- **Source records**

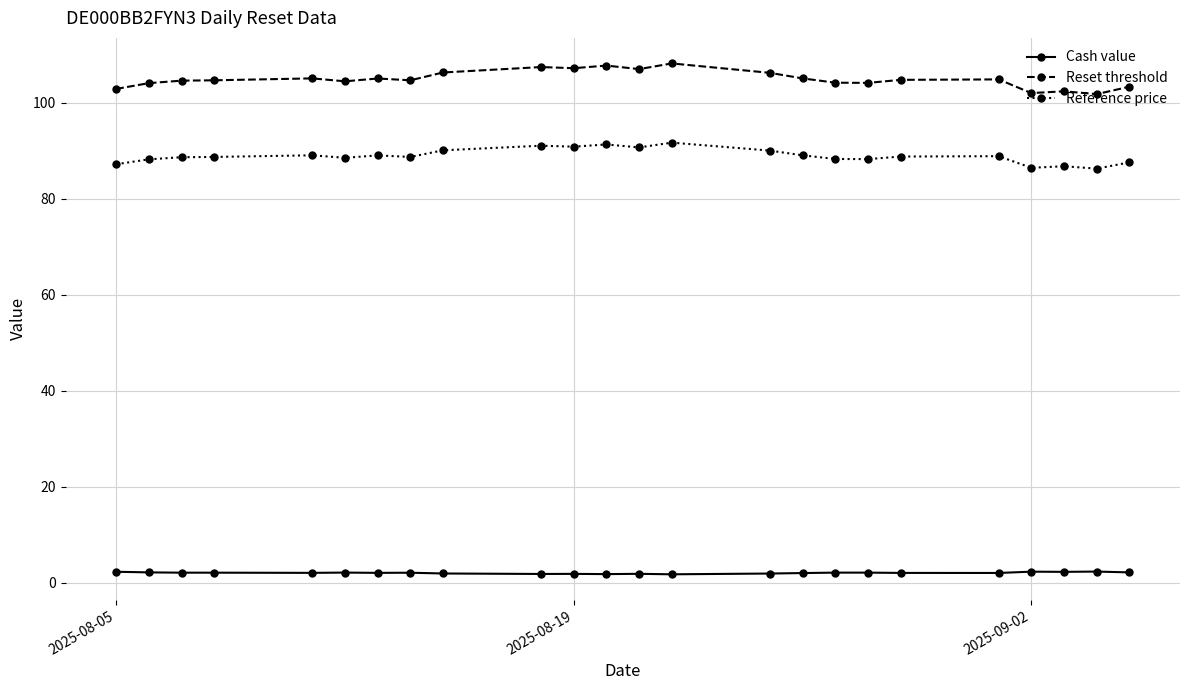

In Reset threshold, how many points are higher than both neighbors (excluding endpoints)?

7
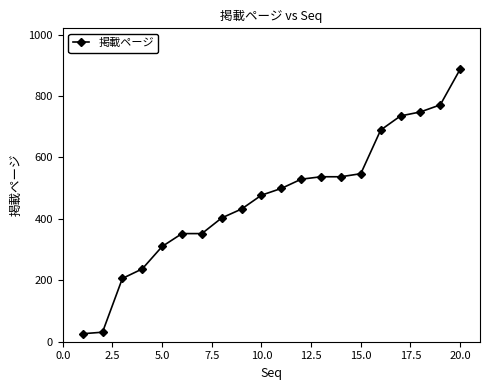

What is the average value?

465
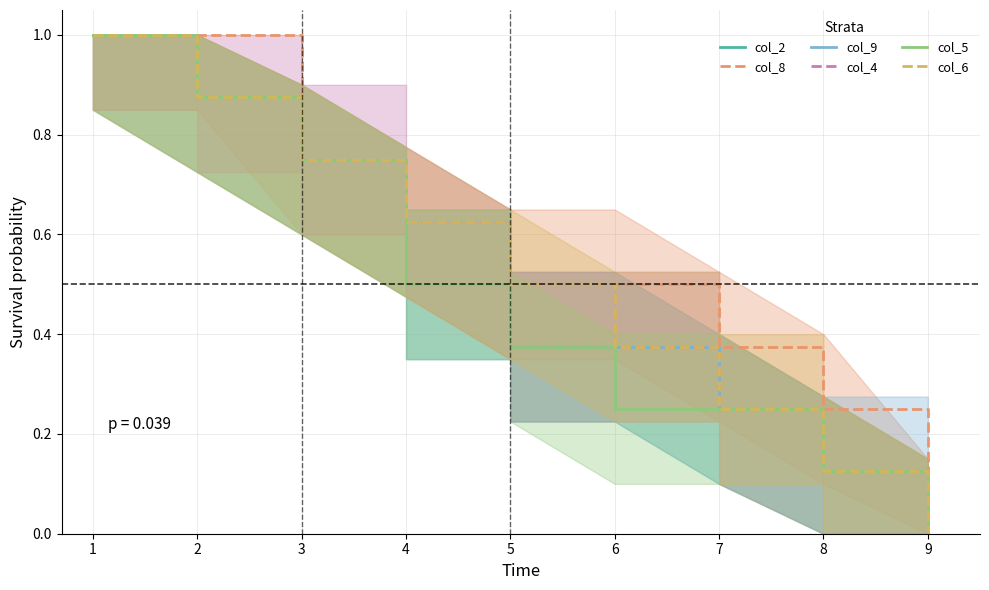

Which series has the largest range (max minus min)?

col_2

- **What is required**
Count the lines in the rows above that contain the word "largest". Give only the number.

- **Answer to the exercise**
1